| Selected text |
This is, perhaps, why I love the following movie scene so much:


----------



## Rasa (Apr 23, 2009)

I have yet to think of a way to cheat on my recitals


----------



## KaerbEmEvig (Dec 15, 2009)

Rasa said:


> I have yet to think of a way to cheat on my recitals


You can use playback!


----------



## Ravellian (Aug 17, 2009)

If you cheat in school to pass tests, you're not learning anything. You may as well not be there..


----------



## Couchie (Dec 9, 2010)

The only "cheating" I did in high school was basing my english essays entirely on the commentary found in Coles Notes without reading the novels themselves. Also, I was in Honours English, sad stuff.


----------



## Sonata (Aug 7, 2010)

Of course kv... it's terrible when other people do it but you have a rationalization for yourself, eh?

As someone who worked hard to do well in school...especially for very competitive entrance into my grad program, I am pretty anti cheating.


----------



## Philip (Mar 22, 2011)

Rasa said:


> I have yet to think of a way to cheat on my recitals


beta blockers?


----------



## kv466 (May 18, 2011)

Sonata said:


> Of course kv... it's terrible when other people do it but you have a rationalization for yourself, eh?
> 
> As someone who worked hard to do well in school...especially for very competitive entrance into my grad program, I am pretty anti cheating.


I won't be accused of advocating anything perceived as 'wrong'.

I'm glad you worked hard and you deserve everything you get from it. I didn't have to work hard because school is not hard. Learning is not hard. If it were hard for me, I would have studied and studied and tried so hard but that simply wasn't the case. I was accepted into BC among many other institutions mostly from aptitude tests and sat's; it was just never my thing and never will be.

It's only terrible if you cheat and can't read or write.


----------



## Almaviva (Aug 13, 2010)

kv466 said:


> Hey, I've cheated quite a bit! It's all a matter of why it is being done. If it is the only way one can ever score decently then it is probably a terrible thing. I used it to get by some 'important' tests like mid-terms or whatever they were in high school. I was too busy with girls and playing music and experimenting with lots of other things to be worrying about these things. Freshman and sophomore years were basically a series of F's throughout the individual quarters with a strong A in the last part of the final quarter and, of course, an A on the final...resulting in at least a C. I mean, really...if someone studies good for a couple of days that is all you need to pass a final exam with 100%, if not at least a B; and, if you're lucky, you actually retain the information as well. Junior and Senior years I actually made deals with some teachers that if I could get all A's on the major exams that they would pass me with at least a B. Basically, I was playing the balance game with the system and always scoring off the charts with those 'aptitude' tests for those you didn't have to and couldn't study for. Not something I recommend to anyone but it worked for me.
> 
> My favorite incident of all this came in my first and only year of college where I was in an advanced writing class (I had taken many English and Writing courses through high school toward college credits) and pretty much didn't show up,...ever. Long story short: My teacher says, while nodding his head in disbelief, "How is it that you've managed to fail this coarse and you have the highest score on my departmental English exam? The highest score ever!".

| Data shown |
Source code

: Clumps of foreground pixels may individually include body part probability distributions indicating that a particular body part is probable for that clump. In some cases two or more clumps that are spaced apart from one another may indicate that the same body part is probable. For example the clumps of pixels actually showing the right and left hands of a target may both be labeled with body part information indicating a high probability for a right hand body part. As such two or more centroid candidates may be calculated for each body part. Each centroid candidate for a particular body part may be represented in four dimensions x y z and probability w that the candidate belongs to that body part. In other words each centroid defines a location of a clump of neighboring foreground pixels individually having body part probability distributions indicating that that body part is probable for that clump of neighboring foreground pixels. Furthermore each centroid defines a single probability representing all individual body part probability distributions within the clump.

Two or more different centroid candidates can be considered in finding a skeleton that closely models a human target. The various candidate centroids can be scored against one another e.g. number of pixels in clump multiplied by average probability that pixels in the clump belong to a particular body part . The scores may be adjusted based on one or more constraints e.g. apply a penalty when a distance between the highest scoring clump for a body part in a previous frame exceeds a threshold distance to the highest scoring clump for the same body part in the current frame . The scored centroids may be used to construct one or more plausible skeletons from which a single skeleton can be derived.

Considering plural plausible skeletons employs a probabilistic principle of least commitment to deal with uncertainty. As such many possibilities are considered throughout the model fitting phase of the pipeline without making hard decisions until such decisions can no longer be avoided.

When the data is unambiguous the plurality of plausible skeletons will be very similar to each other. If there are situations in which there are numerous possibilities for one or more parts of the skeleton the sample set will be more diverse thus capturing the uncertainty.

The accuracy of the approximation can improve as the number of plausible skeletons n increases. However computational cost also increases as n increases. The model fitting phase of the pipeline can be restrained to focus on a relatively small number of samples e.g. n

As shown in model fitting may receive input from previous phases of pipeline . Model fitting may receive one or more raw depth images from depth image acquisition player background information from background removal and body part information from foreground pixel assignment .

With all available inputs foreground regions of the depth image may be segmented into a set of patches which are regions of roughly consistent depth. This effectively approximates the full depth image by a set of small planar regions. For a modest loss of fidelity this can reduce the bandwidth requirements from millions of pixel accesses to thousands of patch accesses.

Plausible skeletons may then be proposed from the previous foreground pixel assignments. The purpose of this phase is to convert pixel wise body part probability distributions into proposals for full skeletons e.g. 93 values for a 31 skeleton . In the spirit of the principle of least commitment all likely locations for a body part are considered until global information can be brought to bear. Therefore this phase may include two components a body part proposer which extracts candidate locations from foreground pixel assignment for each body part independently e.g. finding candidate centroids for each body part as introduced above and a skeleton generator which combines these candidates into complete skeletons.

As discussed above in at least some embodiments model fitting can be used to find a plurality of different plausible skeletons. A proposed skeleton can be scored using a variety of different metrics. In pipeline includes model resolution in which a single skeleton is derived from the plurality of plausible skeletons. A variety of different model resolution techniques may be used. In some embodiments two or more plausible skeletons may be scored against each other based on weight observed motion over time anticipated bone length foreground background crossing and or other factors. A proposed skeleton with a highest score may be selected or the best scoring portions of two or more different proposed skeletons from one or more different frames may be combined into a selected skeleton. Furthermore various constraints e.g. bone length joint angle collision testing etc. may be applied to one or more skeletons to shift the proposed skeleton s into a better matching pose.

| Task |
Summarize the forum thread on cheating in three sentences.

| Task result |
Rasa says there is still no way to cheat on recitals, and replies suggest playback and beta blockers. Ravellian argues that cheating to pass tests means learning nothing, while Couchie admits basing high school English essays on Coles Notes without reading the novels. Sonata, who worked hard for grad school entrance, opposes cheating, and kv466 answers that school was never hard and that cheating is only terrible if one cannot read or write.